SonicWall

From VoIP.ms Wiki

Author: James A. Russo [email protected] / Halo3 Consulting, LLC

Synopsis:

When using a SonicWALL and a PBX behind that SonicWALL, some of the inbound SIP connections may get refused because the SonicWALL is quick to timeout the UDP sessions on the firewall. This will result in a situation where some incoming calls connect just fine, but then others just a minute or so later would timeout and never connect.

In our configuration we are using a TZ-210 running SonicOS Enhanced 5.8.1.13-1o. However, the same configuration can likely be done on various SonicWALL devices.

We were able to determine what was happening by watching the logs on the Sonicwall where would find dropped UDP packets originating from the VOIP.MS server on port 5060 to our WAN ip address on some various UDP port .

Solution:

The solution will be to add a firewall rule from LAN->WAN which will apply to the Internal LAN PBX IP to the Address group of the VOIP.MS servers. This will be an Allow Firewall rule, but more importantly will define the UDP session timeout to be 500 seconds (vs the normal 30 seconds).

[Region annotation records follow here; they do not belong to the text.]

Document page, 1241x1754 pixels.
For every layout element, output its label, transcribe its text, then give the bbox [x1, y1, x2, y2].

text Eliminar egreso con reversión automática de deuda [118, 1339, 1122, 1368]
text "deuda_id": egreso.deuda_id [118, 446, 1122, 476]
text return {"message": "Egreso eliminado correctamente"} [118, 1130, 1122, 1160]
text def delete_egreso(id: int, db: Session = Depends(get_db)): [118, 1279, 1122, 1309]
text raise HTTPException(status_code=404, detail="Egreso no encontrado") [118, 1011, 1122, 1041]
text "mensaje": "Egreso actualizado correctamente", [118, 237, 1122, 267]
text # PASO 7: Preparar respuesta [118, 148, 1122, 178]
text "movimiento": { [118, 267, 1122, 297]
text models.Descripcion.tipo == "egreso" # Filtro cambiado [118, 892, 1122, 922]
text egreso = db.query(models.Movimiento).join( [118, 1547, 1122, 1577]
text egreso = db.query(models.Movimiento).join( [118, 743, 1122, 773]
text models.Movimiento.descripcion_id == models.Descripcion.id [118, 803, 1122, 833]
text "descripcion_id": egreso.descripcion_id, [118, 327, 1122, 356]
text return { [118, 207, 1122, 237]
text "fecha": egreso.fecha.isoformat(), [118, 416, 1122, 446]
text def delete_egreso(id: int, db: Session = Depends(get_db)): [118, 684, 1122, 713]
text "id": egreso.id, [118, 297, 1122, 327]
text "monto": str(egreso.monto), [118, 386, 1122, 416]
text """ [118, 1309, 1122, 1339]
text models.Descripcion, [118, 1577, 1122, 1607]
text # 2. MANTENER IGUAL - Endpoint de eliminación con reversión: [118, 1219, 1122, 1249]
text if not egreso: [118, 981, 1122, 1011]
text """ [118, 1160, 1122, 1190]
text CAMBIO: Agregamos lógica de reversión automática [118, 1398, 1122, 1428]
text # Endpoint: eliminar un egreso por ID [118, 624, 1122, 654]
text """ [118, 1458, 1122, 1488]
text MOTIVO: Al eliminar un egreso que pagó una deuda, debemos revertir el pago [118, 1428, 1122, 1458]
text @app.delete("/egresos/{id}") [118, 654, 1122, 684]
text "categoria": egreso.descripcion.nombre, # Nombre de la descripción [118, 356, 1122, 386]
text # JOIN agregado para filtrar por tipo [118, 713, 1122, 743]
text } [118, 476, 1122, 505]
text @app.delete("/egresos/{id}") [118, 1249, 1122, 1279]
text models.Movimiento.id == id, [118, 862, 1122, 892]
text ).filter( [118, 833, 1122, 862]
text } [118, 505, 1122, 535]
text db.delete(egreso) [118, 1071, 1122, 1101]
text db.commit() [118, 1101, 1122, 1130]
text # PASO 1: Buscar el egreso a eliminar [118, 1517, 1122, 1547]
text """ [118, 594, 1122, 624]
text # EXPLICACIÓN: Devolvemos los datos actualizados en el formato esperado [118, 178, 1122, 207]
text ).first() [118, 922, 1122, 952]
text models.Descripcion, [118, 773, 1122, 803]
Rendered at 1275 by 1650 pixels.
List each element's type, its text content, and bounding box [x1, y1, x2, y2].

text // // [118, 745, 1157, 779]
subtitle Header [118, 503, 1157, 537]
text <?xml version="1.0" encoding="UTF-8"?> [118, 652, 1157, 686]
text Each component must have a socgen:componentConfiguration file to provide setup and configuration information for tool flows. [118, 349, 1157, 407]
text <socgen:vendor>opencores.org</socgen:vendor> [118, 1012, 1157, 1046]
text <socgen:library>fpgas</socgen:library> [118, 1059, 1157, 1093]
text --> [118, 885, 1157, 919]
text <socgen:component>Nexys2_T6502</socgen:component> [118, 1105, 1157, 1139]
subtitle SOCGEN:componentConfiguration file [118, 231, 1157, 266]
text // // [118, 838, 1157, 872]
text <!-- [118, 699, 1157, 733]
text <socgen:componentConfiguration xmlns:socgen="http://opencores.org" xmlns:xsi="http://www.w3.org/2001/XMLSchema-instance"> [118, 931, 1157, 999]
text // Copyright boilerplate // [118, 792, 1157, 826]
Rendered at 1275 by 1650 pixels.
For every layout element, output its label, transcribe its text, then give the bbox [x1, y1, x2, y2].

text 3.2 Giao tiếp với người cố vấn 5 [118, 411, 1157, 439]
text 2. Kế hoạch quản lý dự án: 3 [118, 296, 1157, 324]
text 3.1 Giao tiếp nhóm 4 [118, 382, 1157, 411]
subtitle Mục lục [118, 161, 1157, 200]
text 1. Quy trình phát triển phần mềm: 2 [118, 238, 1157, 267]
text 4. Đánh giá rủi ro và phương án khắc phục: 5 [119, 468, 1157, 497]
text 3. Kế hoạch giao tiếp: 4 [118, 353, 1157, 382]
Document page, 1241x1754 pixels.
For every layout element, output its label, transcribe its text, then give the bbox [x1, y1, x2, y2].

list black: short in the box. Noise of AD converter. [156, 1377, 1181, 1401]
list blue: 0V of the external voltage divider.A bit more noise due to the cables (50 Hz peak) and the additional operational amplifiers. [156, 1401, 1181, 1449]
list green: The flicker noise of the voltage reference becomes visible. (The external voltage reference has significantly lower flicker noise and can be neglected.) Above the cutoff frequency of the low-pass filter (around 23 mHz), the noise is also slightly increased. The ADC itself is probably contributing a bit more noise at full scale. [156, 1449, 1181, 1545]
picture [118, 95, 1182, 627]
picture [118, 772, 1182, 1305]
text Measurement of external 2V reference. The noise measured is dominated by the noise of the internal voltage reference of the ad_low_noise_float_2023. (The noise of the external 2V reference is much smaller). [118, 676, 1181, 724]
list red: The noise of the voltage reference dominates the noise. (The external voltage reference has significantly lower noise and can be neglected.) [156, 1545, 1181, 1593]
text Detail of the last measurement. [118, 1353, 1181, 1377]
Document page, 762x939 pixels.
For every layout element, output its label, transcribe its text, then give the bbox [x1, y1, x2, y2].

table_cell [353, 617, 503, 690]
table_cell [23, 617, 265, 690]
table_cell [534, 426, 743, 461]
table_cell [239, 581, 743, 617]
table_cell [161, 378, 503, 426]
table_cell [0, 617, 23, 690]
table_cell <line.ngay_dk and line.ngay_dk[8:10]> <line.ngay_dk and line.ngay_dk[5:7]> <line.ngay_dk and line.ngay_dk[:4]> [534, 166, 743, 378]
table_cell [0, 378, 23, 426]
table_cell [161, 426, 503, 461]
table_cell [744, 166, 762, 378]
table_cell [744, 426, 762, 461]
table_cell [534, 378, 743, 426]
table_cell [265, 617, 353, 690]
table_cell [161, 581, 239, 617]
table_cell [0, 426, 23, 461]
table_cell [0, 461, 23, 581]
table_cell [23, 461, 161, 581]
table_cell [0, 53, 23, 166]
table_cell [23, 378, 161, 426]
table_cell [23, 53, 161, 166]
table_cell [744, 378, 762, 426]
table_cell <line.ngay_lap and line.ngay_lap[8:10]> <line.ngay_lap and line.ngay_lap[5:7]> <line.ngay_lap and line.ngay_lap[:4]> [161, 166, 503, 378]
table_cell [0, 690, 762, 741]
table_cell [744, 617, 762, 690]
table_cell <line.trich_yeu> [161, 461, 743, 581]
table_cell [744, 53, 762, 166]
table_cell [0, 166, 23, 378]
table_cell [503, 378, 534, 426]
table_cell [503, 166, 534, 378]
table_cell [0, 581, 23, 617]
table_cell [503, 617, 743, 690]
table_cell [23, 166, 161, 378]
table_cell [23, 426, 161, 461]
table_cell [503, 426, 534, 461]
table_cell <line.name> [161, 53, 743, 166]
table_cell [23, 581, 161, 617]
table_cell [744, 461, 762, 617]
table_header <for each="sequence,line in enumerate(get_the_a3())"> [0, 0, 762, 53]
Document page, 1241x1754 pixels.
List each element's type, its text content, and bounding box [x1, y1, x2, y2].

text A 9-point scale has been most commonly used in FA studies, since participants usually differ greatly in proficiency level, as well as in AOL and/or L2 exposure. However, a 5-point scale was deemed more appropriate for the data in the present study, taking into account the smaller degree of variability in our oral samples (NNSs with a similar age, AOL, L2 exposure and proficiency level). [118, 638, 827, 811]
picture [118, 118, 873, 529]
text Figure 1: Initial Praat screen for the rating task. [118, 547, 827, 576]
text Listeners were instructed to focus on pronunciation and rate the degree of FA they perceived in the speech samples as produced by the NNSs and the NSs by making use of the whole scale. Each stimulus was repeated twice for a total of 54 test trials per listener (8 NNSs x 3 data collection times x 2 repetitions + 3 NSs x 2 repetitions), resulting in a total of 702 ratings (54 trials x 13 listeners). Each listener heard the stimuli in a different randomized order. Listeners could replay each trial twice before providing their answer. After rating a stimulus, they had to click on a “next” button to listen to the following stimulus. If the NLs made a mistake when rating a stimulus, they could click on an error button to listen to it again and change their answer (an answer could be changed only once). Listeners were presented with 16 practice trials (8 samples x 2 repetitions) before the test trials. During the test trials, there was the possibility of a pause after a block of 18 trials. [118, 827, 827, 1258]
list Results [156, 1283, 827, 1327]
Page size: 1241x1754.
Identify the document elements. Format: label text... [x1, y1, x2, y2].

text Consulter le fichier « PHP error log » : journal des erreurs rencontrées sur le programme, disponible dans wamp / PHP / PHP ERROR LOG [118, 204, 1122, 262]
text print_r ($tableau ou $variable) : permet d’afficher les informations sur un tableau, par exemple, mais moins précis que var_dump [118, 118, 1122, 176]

Step 1: Creating the Address Objects

Create the address object for all the various VOIP.MS servers you may connect to. You should list your primary servers and any secondary servers you may connect to. You don’t want to fail over to a secondary server and then have to remember to modify your firewall rules.

These will be on the WAN zone, and should be FQDN objects. We do this so that if the IP address of the voip.ms server ever should change the rule will still work.

Repeat this for any other VOIP.MS servers you may connect to.